Today, developers and designers want to create more communities in areas where amenities, services and infrastructure already exist. "Walkability" is a key element in urban and town-center housing developments.
This is what I've been waiting to see happen for the past year or so. A community where one can grow up, get married and settle down, raise your own kids, then watch your grand-kids grow up. It can be done, it has been done for centuries, in places all over this globe. These are not the styles of development that we are seeing being built in Lexington today, though other are beginning to see the light.
In Lyndhurst, Ohio, designers want to convert a golf course into independent living housing and continuing care facilities that blend into the surrounding neighborhood. The community will feature townhouses, apartments and houses, next to a hotel and a short walk to shops, offices and a public plaza. A completion date has not been set.

Hodgson, the architect, said, "People want to go back to this kind of neighborhood setting because it's a comfortable community."
Then on the other hand, there are those who suggest that our aging, retiring baby boomers will be living in more rural or exurban type settings. An article from the Portland, Oregon area details the lifestyle of some retiring executive and the desire to get out into the countryside for some real living.
"Any direction out of here -- north, south, east, west -- is absolutely gorgeous mountain country with fabulous streams and lakes," Dick Fisk says. "It's close to everything, and we're not under the kids' feet."

They represent a migration that turns conventional wisdom on its head. Urban planners have until now proceeded on the assumption that retiring baby boomers will downsize to a high-rise and spend their days lapping lattes and taking the streetcar to the art museum.
This reality may, of course, exist for a sector of the baby boomer generation but I'm not sure that there are all that many upper management types who will follow the same or similar path, or for how long they will stay on that path. This may be a delayed mid-life crisis finally realized or a life's dream finally coming to life.
...new data from the U.S. Department of Agriculture says baby boomers will head to the country in big numbers, in the Northwest changing the face of rural Oregon, Washington and Idaho.
So, here we have two differing scenarios. They are moving to the cities and more livable, walkable communities. They are moving to the country for the fresh air and the amenities of the good life. We have the differing viewpoints of respected agencies, one a liberal think tank and the other a Federal Cabinet agency.

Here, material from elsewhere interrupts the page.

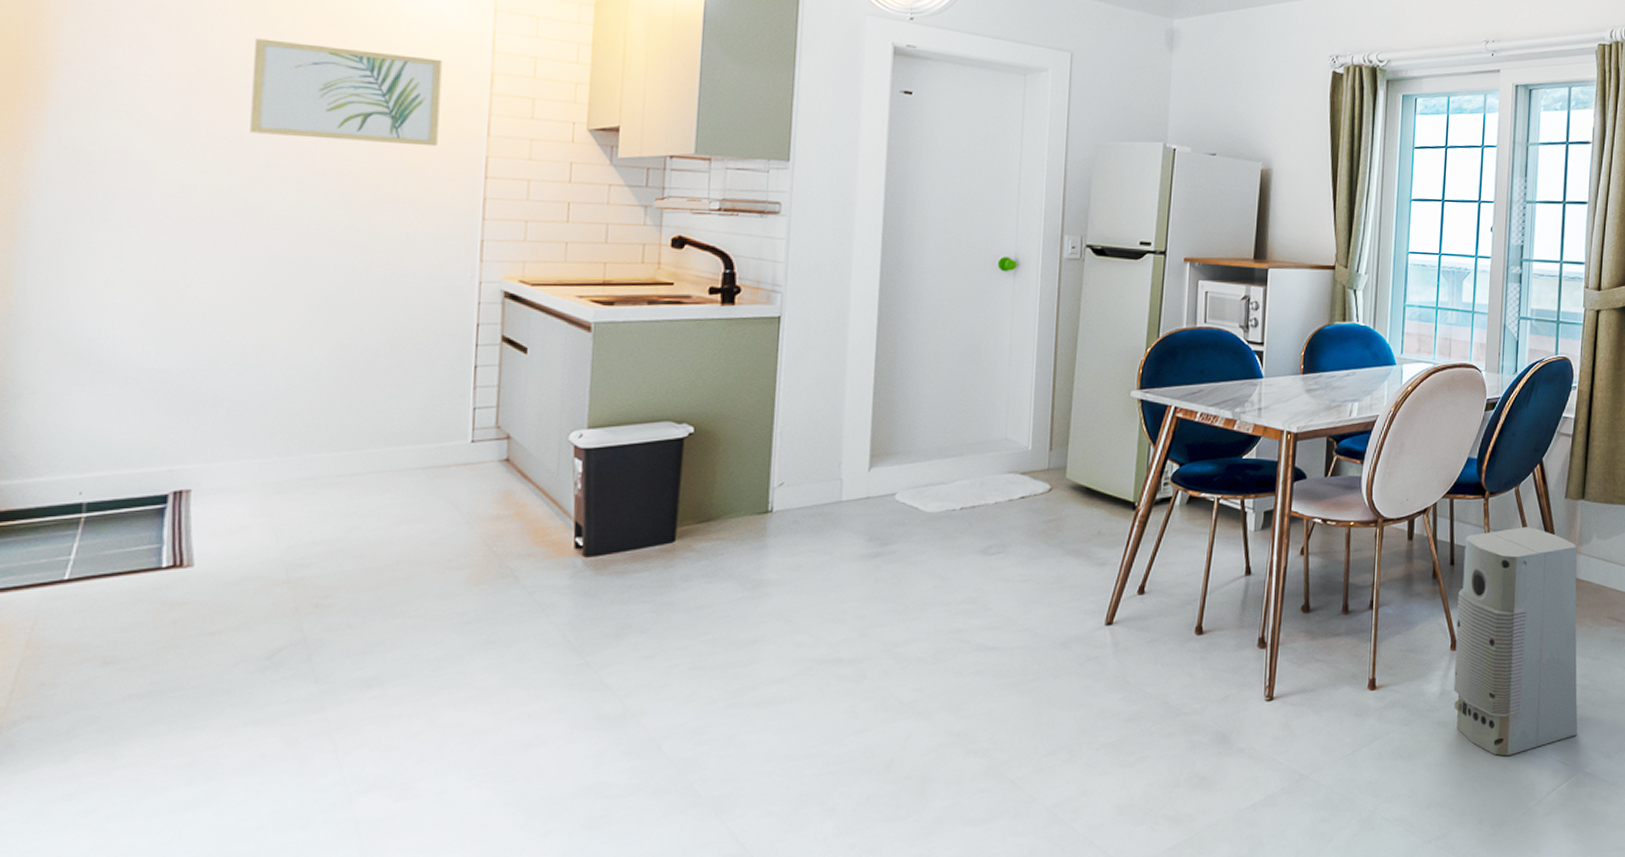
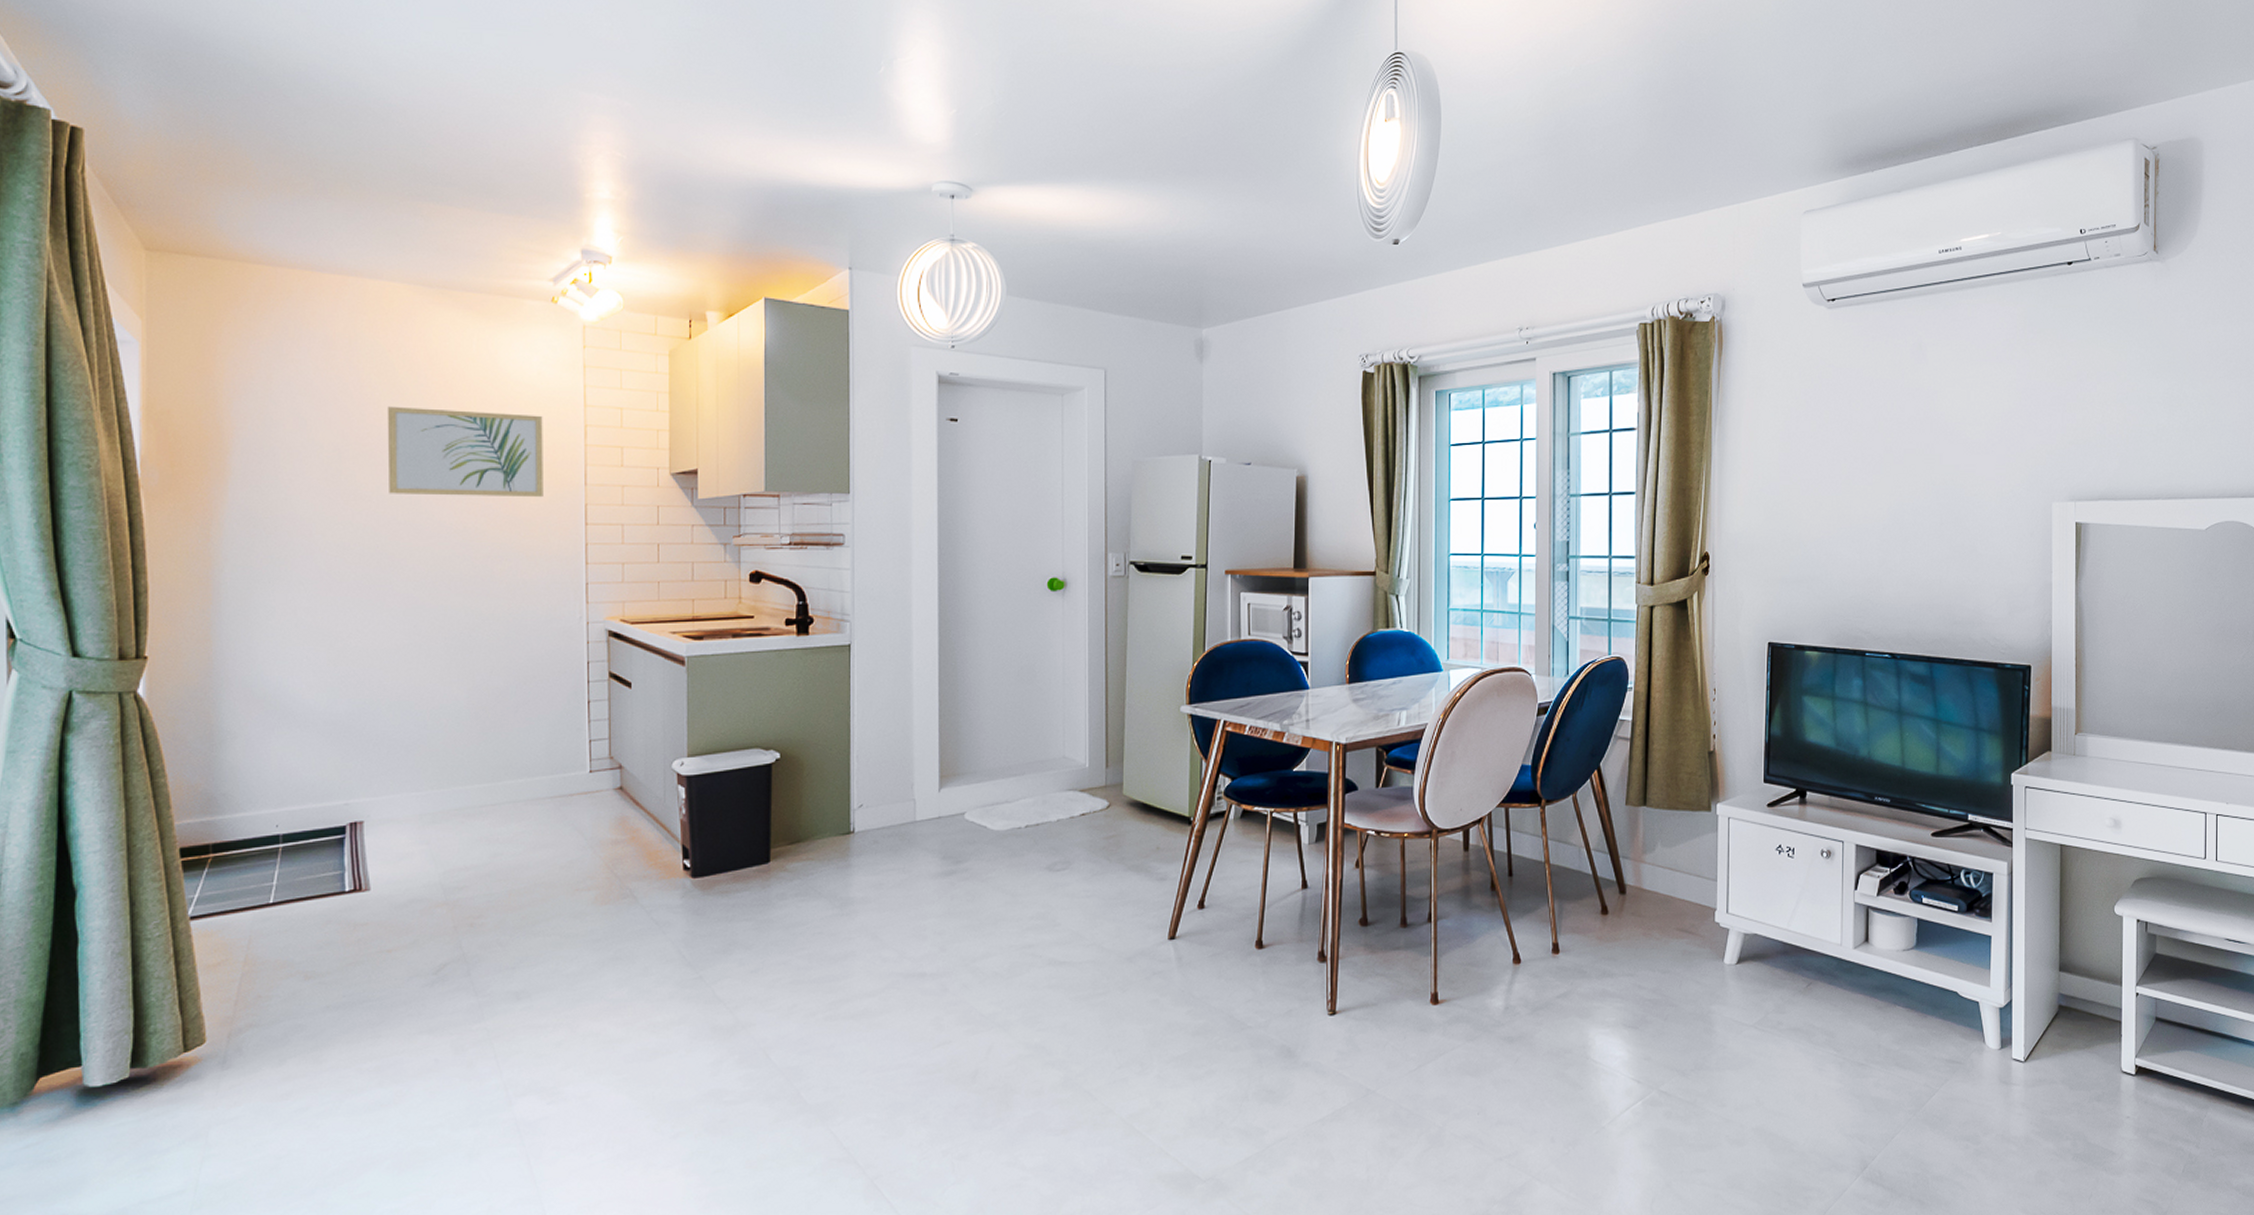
air purifier: present [1453,527,1578,756] -> none [1518,836,1650,1073]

My first inclination is to go with the Urban Land Institute(ULI) and their assessment, because I believe that revamping or reinventing our suburbs is a necessary step to making our cities more livable. The ULI may have tendencies toward development companies but those corporations do supply jobs and employment. I would rather the FDA stick to quarantining the quality and wholesomeness of our food supply and not quantifying the lifestyles of anybody who want to live on the land. The FDA is controlled by the large agri-business corporations and not the general population. Monsanto and Cargill are not out for the benefit of the consumer or the farmer, so I am not convinced that their assessment of the population trends of America are on target.

You will have to read both articles, do some other research and ask yourself "Who do you trust?"